> [TAREFA]:
Diga se cada afirmação concorda com o trecho sobre o médico Duarte Malva Vicente. Responda sim ou não e cite entre aspas as palavras do trecho que decidem. 1. O médico tem 90 anos. 2. Elivelton Aparecido dos Santos está na equipe do médico há dois anos. 3. Para Malva, hoje é comum o médico visitar os pacientes.

> [TRECHO DA PÁGINA]:

==========

Com competência e gentileza, Duarte Malva Vicente, de 90 anos,
atua ativamente em UBS da periferia da Capital
Transformações
Mesmo com os muitos anos de Medicina, Malva vê com naturalidade as mudanças na profissão. Todavia, analisa que o uso do computador pode interferir no que para ele há de mais importante no ofício: a atenção dedicada ao paciente. “Você tem que atender o doente, ver a cor dos olhos, do cabelo, olhar de frente, de costas. O computador é muito bom mas, por ser rápido, facilita que você se perca na velocidade dele”, declara.
Para Malva, a tecnologia pode auxiliar no atendimento, porém não se pode resumir a Medicina a ela, nem diminuir a importância do profissional de Saúde. “O exame não é a Medicina em si. É preciso observar quem acompanha o paciente, como ele mora, todo o contexto no qual a pessoa vive para, então, completar um diagnóstico e acompanhar a evolução. Hoje existem mais recursos e tudo funciona mais rápido, mas há uma distância maior entre o médico e o cidadão atendido”, explica, concluindo que o contato médico-paciente deve prevalecer. “Bons médicos olham para o paciente, tocam nele. Eu penso assim porque também vou ao médico e gosto desse tipo de atendimento”, diz.
Ele considera que o profissional já não conta com a mesma proximidade que tinha com a população em outra época. “Eu atendo, aqui na UBS, netos e bisnetos de pacientes que nasceram em minhas mãos, porque na Brasilândia estamos próximos ao Imirim, onde atuava. E eles falam: ‘o senhor tinha a liberdade de ir à nossa geladeira e pegar um copo de leite e até beliscar uma batata no fogão’. Era assim na época, hoje estamos muito mais distantes e é muito raro o médico visitar os pacientes. Eles é que vêm até nós”, pontua.
Conhecimento
Segundo o agente comunitário Elivelton Aparecido dos Santos, que integra a equipe do médico há um ano e três meses, a dedicação é o maior diferencial em seu trabalho. “Ele é bem simpático, alegre. É muito atencioso e, apesar de trabalhar muito, está sempre com um sorriso no rosto. Se o paciente não tem consulta marcada, tenta abrir uma exceção”, diz. E o tratamento gentil se estende aos colegas de trabalho. “Aprendi muito com ele, é um ótimo profissional, professor e amigo”, relata.

==========

(Questões com base em gráficos)
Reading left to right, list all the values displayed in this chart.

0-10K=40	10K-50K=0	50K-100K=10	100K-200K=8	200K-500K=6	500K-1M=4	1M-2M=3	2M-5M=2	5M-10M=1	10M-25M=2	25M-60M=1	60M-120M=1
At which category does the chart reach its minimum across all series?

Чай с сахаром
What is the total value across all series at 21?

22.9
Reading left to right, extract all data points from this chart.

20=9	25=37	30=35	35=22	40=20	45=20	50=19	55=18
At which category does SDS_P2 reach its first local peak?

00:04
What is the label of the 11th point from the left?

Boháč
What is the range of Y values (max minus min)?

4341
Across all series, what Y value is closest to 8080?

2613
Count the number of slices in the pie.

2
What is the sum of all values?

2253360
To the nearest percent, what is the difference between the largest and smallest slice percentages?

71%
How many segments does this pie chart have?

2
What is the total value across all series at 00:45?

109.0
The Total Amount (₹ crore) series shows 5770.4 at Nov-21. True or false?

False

==========

> [RESPOSTA]:
1. Sim: "Duarte Malva Vicente, de 90 anos"
2. Não: "integra a equipe do médico há um ano e três meses"
3. Não: "é muito raro o médico visitar os pacientes"